Wherever "Pilar" appears in a line of the records below, count that line, and report only the number.

Dataset extract:
"""

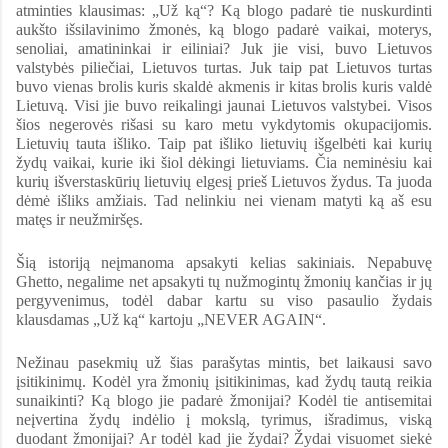
atminties klausimas: „Už ką“? Ką blogo padarė tie nuskurdinti
aukšto išsilavinimo žmonės, ką blogo padarė vaikai, moterys,
senoliai, amatininkai ir eiliniai? Juk jie visi, buvo Lietuvos
valstybės piliečiai, Lietuvos turtas. Juk taip pat Lietuvos turtas
buvo vienas brolis kuris skaldė akmenis ir kitas brolis kuris valdė
Lietuvą. Visi jie buvo reikalingi jaunai Lietuvos valstybei. Visos
šios negerovės rišasi su karo metu vykdytomis okupacijomis.
Lietuvių tauta išliko. Taip pat išliko lietuvių išgelbėti kai kurių
žydų vaikai, kurie iki šiol dėkingi lietuviams. Čia neminėsiu kai
kurių išverstaskūrių lietuvių elgesį prieš Lietuvos žydus. Ta juoda
dėmė išliks amžiais. Tad nelinkiu nei vienam matyti ką aš esu
matęs ir neužmiršęs.
Šią istoriją neįmanoma apsakyti kelias sakiniais. Nepabuvę
Ghetto, negalime net apsakyti tų nužmogintų žmonių kančias ir jų
pergyvenimus, todėl dabar kartu su viso pasaulio žydais
klausdamas „Už ką“ kartoju „NEVER AGAIN“.
Nežinau pasekmių už šias parašytas mintis, bet laikausi savo
įsitikinimų. Kodėl yra žmonių įsitikinimas, kad žydų tautą reikia
sunaikinti? Ką blogo jie padarė žmonijai? Kodėl tie antisemitai
neįvertina žydų indėlio į mokslą, tyrimus, išradimus, viską
duodant žmonijai? Ar todėl kad jie žydai? Žydai visuomet siekė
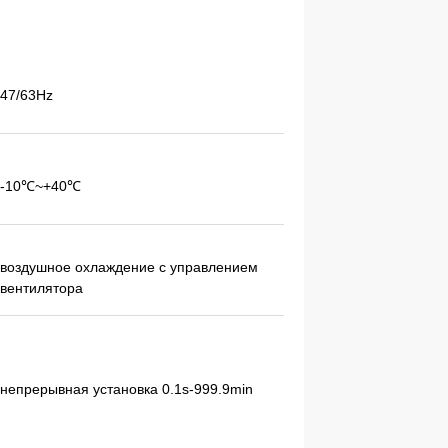
47/63Hz
-10℃~+40℃
воздушное охлаждение с управлением
вентилятора
непрерывная установка 0.1s-999.9min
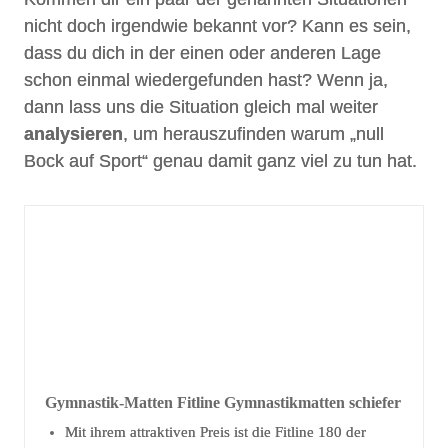
nicht doch irgendwie bekannt vor? Kann es sein,
dass du dich in der einen oder anderen Lage
schon einmal wiedergefunden hast? Wenn ja,
dann lass uns die Situation gleich mal weiter
analysieren
, um herauszufinden warum „null
Bock auf Sport“ genau damit ganz viel zu tun hat.
Gymnastik-Matten Fitline Gymnastikmatten schiefer
Mit ihrem attraktiven Preis ist die Fitline 180 der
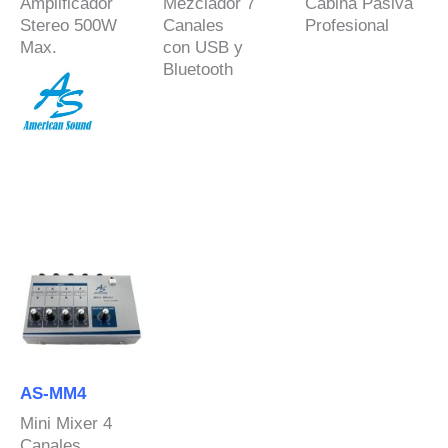
Amplificador
Mezclador 7
Cabina Pasiva
Stereo 500W
Canales
Profesional
Max.
con USB y
Bluetooth
AS-MM4
Mini Mixer 4
Canales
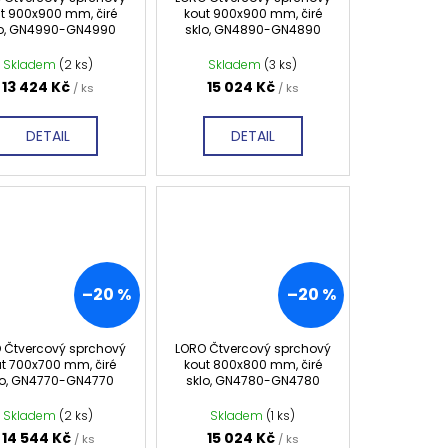
t 900x900 mm, čiré
kout 900x900 mm, čiré
lo, GN4990-GN4990
sklo, GN4890-GN4890
Skladem
(2 ks)
Skladem
(3 ks)
13 424 Kč
15 024 Kč
/ ks
/ ks
DETAIL
DETAIL
–20 %
–20 %
 Čtvercový sprchový
LORO Čtvercový sprchový
t 700x700 mm, čiré
kout 800x800 mm, čiré
lo, GN4770-GN4770
sklo, GN4780-GN4780
Skladem
(2 ks)
Skladem
(1 ks)
14 544 Kč
15 024 Kč
/ ks
/ ks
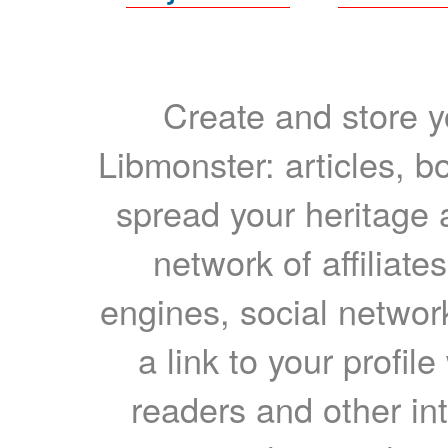
Create and store yo
Libmonster: articles, b
spread your heritage a
network of affiliates
engines, social network
a link to your profil
readers and other int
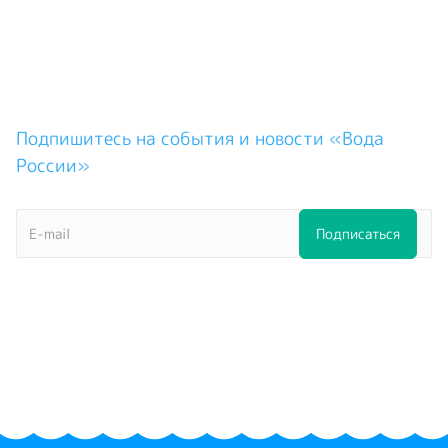
Подпишитесь на события и новости «Вода
России»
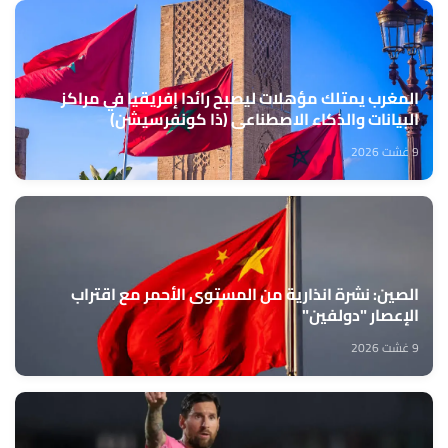
المغرب يمتلك مؤهلات ليصبح رائدا إفريقيا في مراكز
البيانات والذكاء الاصطناعي (ذا كونفرسيشن)
9 غشت 2026
الصين: نشرة انذارية من المستوى الأحمر مع اقتراب
الإعصار "دولفين"
9 غشت 2026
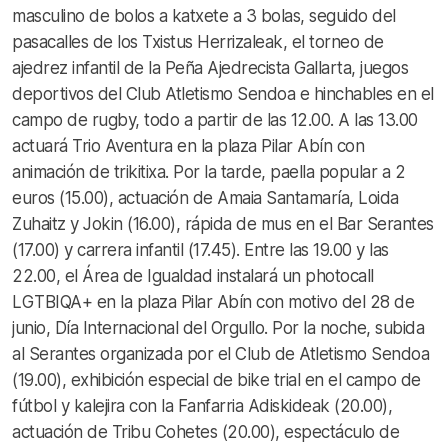
masculino de bolos a katxete a 3 bolas, seguido del
pasacalles de los Txistus Herrizaleak, el torneo de
ajedrez infantil de la Peña Ajedrecista Gallarta, juegos
deportivos del Club Atletismo Sendoa e hinchables en el
campo de rugby, todo a partir de las 12.00. A las 13.00
actuará Trio Aventura en la plaza Pilar Abín con
animación de trikitixa. Por la tarde, paella popular a 2
euros (15.00), actuación de Amaia Santamaría, Loida
Zuhaitz y Jokin (16.00), rápida de mus en el Bar Serantes
(17.00) y carrera infantil (17.45). Entre las 19.00 y las
22.00, el Área de Igualdad instalará un photocall
LGTBIQA+ en la plaza Pilar Abín con motivo del 28 de
junio, Día Internacional del Orgullo. Por la noche, subida
al Serantes organizada por el Club de Atletismo Sendoa
(19.00), exhibición especial de bike trial en el campo de
fútbol y kalejira con la Fanfarria Adiskideak (20.00),
actuación de Tribu Cohetes (20.00), espectáculo de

"""

Exercise result: 2